Choose an arithmetic progression of $n$ terms, centered at ${\large{\frac{1}{n}}}$ (i.e., with mean ${\large{\frac{1}{n}}}$).

Leaving the common difference $d$ unknown, compute the sample standard deviation as a function of $d$, set it equal to the target sample standard deviation, and solve for $d$.

Explicitly, define $x_1,...,x_n$ by $$x_k = \frac{1}{n}+d\left(k-\frac{n+1}{2}\right)$$ with $d$ assumed nonnegative, but otherwise left unknown.
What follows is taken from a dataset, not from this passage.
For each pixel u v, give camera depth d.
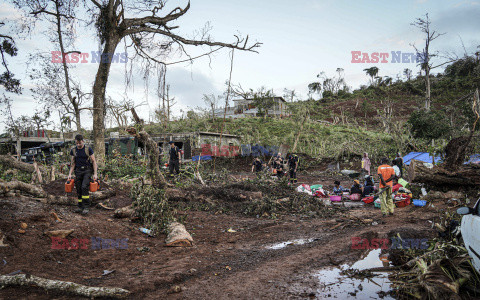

Let $s$ be the target sample standard deviation. \begin{align*} \text{Then}\;\;s^2 &= \sum_{k=1}^n \frac {\left(x_k - \frac{1}{n}\right)^2} {n}\\[4pt] &=\frac{d^2}{n}\sum_{k=1}^n\left(k-\frac{n+1}{2}\right)^2\\[4pt] &=\frac{d^2}{n}\sum_{k=1}^n\left(k^2-k(n+1) + \frac{(n+1)^2}{4}\right)\\[4pt] &=\frac{d^2}{n} \left( \left( \sum_{k=1}^n k^2 \right) - \left( (n+1)\sum_{k=1}^n k \right) + \left( \frac{(n+1)^2}{4} \sum_{k=1}^n 1 \right) \right) \\[4pt] &=\frac{d^2}{n} \left( \frac{n(n+1)(2n+1)}{6} - (n+1)\left(\frac{n(n+1)}{2}\right) + \left(\frac{(n+1)^2}{4}\right) n \right) \\[4pt] &= d^2\left(\frac{n^2-1}{12}\right)\\[10pt] &\;\;\;\;\;\;\;\;\text{hence}\\[10pt] d &=2s\sqrt{\frac{3}{n^2-1}}\\[4pt] \end{align*} So that's one way.

Here's another way, similar in spirit, but algebraically a lot simpler . . .

Let $n > 1$ be fixed.

Define $x_1,...,x_n$ by $$ \begin{cases} x_1 = \frac{1}{n}- d\\[4pt] x_k = \frac{1}{n}&\text{if}\;\,1 < k < n\\[4pt] x_n = \frac{1}{n}+ d\\[4pt] \end{cases} $$ with $d$ assumed nonnegative, but otherwise left unknown.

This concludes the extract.